Other recent contributions to the book exchange rack included "The Kundalini Equation" (of which I had two identical copies), Greg Egan's "Quarantine" (of which I had two identical copies), and Le Guin's "Eye of the Heron" (of which I had two identical copies, and one copy of "Millennial Women", the collection it originally appeared in). In return, I took a copy of Gardner's "Grendel" (which I don't think is a duplicate), and a Signet paperback of assorted Dostoevsky.
A pretty fair exchange, I think.
That spammer again writes in subject lines:
Re: %RND_UC_CHAR[2-8], and the lights
Which is some decent poetry, as well as some hints as to the underlying program (our failure modes always reveal our secrets).
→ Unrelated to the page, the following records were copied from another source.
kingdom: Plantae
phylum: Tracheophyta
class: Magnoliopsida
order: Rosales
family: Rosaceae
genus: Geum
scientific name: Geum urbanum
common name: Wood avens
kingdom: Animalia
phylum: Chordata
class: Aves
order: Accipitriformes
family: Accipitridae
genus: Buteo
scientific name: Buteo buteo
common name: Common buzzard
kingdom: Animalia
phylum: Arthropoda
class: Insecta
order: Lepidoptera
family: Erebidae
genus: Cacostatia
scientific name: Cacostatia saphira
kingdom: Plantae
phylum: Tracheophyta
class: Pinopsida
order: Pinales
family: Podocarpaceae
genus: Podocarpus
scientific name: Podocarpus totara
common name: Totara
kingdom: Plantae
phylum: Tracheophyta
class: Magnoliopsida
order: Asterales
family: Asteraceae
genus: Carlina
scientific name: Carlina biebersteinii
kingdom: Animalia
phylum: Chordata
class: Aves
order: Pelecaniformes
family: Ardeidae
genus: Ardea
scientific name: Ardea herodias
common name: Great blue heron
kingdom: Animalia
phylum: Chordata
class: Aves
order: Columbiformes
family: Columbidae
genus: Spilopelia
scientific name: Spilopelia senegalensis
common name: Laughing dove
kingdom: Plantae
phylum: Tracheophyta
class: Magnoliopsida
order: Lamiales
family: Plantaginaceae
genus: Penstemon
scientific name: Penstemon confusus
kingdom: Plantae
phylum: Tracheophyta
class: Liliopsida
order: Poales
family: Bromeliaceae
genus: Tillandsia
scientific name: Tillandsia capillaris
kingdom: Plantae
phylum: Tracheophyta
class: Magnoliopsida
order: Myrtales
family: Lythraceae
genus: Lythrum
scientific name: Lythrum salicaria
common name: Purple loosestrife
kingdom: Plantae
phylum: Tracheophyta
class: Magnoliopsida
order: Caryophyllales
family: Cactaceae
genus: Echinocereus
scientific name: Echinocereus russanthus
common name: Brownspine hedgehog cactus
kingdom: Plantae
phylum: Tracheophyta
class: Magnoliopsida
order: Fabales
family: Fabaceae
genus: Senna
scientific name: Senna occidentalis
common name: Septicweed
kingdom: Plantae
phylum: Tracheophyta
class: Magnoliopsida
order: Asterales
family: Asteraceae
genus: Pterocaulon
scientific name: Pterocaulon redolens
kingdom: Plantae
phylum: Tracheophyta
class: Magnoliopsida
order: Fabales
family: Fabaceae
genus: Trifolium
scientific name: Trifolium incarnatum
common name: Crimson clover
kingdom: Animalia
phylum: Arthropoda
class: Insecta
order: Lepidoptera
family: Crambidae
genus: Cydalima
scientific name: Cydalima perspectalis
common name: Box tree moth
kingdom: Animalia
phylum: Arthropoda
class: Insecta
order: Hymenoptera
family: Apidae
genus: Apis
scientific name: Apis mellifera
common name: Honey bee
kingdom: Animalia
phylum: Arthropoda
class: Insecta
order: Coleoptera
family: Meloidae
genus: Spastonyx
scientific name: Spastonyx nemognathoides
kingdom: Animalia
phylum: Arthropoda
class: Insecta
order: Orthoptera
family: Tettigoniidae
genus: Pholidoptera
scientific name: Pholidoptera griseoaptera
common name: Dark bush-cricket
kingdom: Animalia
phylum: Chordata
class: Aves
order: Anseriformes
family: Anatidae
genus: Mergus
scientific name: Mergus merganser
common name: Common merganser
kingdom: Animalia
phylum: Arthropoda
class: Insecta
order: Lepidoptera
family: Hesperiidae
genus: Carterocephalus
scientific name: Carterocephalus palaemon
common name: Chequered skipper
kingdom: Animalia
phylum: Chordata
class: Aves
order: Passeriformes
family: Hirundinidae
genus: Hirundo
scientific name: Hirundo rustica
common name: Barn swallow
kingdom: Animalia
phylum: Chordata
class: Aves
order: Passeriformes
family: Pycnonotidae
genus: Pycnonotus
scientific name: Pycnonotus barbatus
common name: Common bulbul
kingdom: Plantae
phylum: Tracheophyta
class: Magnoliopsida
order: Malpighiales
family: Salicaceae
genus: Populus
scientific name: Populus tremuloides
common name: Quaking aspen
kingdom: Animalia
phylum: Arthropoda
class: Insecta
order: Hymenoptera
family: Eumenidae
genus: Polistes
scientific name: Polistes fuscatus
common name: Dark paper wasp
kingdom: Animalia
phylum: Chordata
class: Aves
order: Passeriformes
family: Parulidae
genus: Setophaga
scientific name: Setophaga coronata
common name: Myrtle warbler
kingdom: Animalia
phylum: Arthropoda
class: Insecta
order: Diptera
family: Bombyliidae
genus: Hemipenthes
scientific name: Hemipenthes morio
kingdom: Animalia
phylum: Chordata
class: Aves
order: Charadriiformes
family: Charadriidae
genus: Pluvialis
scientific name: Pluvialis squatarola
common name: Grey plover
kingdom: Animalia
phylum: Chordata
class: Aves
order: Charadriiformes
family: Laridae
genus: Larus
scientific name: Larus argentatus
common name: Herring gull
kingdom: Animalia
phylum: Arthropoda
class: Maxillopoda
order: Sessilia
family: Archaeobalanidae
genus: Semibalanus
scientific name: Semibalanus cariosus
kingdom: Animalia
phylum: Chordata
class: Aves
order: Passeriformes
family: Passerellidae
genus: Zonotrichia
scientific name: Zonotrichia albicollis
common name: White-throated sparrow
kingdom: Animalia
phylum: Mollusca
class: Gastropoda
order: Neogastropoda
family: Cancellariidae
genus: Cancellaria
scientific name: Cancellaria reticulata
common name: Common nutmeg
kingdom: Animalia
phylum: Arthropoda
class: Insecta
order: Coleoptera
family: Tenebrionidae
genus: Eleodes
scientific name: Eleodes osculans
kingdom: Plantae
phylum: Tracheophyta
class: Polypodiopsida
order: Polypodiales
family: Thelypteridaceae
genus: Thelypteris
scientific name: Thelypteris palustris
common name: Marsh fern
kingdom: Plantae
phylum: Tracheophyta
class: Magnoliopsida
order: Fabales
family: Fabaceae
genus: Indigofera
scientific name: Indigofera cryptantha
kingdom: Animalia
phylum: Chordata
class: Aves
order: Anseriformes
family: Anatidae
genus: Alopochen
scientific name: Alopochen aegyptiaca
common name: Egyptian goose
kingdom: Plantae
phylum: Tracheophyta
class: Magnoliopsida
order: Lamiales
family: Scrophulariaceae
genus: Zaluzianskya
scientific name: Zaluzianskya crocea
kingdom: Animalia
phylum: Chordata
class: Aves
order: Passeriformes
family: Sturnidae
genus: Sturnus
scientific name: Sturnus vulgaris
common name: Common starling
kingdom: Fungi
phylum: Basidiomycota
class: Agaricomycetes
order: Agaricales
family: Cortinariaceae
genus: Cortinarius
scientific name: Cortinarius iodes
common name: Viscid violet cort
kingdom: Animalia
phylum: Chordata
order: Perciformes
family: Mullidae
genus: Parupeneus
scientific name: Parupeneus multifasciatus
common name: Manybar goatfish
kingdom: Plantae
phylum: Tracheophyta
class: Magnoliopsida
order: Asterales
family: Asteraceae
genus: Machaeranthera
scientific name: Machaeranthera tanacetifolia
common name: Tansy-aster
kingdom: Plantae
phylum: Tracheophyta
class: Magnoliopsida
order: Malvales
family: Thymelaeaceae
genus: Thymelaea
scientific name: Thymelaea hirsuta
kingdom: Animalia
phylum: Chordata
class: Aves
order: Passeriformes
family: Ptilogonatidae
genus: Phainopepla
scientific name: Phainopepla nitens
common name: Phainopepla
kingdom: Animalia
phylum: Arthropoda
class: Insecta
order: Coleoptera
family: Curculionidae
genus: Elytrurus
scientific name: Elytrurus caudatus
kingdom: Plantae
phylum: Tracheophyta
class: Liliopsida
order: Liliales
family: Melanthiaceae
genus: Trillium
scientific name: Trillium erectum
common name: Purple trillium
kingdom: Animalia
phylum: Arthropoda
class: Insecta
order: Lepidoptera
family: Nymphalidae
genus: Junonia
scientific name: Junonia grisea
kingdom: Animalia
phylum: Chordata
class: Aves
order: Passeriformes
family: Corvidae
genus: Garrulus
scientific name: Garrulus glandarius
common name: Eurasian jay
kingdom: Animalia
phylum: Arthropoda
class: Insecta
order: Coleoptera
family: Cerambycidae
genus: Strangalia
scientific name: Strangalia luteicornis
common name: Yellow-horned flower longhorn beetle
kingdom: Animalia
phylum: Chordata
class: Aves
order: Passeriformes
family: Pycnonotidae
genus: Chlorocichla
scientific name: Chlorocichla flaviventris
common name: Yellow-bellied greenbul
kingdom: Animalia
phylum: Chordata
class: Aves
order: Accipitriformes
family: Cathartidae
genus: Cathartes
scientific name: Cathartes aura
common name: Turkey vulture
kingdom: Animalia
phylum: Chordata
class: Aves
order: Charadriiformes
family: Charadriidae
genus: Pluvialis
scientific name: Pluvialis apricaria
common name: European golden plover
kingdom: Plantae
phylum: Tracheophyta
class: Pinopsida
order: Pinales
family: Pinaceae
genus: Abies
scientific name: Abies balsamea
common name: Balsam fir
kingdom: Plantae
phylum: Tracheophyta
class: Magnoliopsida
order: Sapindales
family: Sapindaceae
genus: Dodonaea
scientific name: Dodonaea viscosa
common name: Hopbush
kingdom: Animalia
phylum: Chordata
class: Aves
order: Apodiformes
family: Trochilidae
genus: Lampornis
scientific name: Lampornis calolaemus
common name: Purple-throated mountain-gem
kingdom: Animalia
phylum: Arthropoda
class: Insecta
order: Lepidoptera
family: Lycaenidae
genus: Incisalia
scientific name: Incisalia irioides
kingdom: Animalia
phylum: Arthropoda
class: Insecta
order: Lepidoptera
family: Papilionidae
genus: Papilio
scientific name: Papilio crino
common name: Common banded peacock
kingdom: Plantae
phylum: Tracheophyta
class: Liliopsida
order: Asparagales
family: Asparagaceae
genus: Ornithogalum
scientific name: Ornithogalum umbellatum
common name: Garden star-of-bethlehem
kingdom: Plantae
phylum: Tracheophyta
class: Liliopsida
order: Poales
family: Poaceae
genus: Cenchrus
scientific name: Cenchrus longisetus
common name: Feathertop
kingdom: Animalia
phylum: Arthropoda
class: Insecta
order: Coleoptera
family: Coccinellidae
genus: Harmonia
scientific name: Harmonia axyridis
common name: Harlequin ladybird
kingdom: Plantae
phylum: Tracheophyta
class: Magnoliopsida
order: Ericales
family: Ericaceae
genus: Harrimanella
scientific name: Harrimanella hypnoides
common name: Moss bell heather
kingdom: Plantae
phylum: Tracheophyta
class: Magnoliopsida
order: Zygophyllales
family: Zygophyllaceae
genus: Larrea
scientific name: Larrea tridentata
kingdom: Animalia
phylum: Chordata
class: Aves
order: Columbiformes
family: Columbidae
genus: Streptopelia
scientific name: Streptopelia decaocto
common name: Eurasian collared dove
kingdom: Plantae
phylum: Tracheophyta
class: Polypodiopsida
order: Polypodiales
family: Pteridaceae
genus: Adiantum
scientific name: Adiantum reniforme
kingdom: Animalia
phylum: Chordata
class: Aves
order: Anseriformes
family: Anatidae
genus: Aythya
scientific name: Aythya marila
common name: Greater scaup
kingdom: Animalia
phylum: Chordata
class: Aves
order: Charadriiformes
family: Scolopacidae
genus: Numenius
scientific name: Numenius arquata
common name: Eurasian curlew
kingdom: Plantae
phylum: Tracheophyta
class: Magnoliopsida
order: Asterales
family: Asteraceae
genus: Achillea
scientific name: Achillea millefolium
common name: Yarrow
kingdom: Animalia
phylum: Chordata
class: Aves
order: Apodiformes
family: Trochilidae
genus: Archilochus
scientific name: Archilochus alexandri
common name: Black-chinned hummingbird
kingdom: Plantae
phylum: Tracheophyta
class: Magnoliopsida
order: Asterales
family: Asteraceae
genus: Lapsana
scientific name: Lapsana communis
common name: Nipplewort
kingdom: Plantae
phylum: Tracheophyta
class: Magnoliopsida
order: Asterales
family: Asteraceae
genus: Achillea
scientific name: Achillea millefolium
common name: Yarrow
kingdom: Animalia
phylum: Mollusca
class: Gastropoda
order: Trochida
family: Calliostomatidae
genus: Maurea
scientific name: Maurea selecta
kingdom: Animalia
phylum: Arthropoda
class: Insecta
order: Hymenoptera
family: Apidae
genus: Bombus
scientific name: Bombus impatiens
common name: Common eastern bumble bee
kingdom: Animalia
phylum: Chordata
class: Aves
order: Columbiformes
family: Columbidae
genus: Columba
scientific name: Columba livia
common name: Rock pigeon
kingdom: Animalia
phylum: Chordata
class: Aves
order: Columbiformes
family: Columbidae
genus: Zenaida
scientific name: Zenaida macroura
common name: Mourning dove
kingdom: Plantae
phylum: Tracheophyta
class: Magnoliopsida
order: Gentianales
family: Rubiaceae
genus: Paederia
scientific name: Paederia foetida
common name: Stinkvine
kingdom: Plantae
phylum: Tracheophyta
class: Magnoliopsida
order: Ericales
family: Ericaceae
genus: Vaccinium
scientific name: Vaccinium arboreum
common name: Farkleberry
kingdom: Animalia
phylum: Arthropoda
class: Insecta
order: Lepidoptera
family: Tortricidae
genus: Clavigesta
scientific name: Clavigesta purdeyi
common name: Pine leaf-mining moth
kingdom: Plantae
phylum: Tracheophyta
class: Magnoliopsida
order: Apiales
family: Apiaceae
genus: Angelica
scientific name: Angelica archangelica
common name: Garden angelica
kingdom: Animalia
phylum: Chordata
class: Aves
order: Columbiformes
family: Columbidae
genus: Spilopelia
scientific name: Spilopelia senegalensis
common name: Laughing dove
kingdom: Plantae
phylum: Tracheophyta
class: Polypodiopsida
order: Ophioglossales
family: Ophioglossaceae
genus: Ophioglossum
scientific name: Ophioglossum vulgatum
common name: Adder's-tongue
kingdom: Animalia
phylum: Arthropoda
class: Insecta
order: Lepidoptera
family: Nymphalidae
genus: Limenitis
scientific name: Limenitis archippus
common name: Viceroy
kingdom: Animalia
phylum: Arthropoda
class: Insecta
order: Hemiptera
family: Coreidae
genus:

Googling on "a better wrinkle" leads to this page of automatically generated nonsense which, while mostly the expected doggerel, contains at least one gem:
Are you solid, I mean, dying between closed trees?
Are you solid, I mean, dying between closed trees?
More of the same gives us a bit of biographical verse:
Re: NDRER, novelist leronym poprikhin
Novelist Leronym Poprikhin (send some leeches) has just passed the northwest road.
From the body of some spam:
Tvh eh nb Then the bird said: "Please don't kill me, and I will make some milk for you to eat."
And finally a bit of humor:
MY NAME IS MRS, SUSAN GUMBO ROBERTSON OF ZIMBABWE.
Whoa! Anyone working on their novel is invited to add a character named Mrs. Susan Gumbo Robertson (of Zimbabwe, or otherwise).
Relatedly, Arrest over 'Nigerian' email scam; more reminder that these people actually make money doing this stuff. How odd.
On to more serious stuff: "Aussies Do It Right: E-Voting" shows how high-tech voting might work in a smaller country, less riddled with acrimony and corruption. Rather chilling last phrase in this paragraph:
The issues of voter-verifiable receipts and secret voting systems could be resolved in the United States by a bill introduced to the House of Representatives last May by Rep. Rush Holt (D-New Jersey). The bill would force voting-machine makers nationwide to provide receipts and make the source code for voting machines open to the public. The bill has 50 co-sponsors so far, all of them Democrats.
Just to clear up our backlog of corruption stories: Halliburton Contract Extension Cancelled Amid Allegations of Overcharging Taxpayers.
In a very old input box, a reader reveals that e can't live without
A reader after my own heart. (Say, the "C" on the "C" key of this keyboard has now entirely rubbed off. I clearly write "C" (and/or "c") too much.)
Another reader sends us this, unprompted:
You know what? Those gears really annoy me.
You think that's bad: sometimes I mistake that box for a search box. (Did you mean "springtime", rather than "midnight", perhaps?)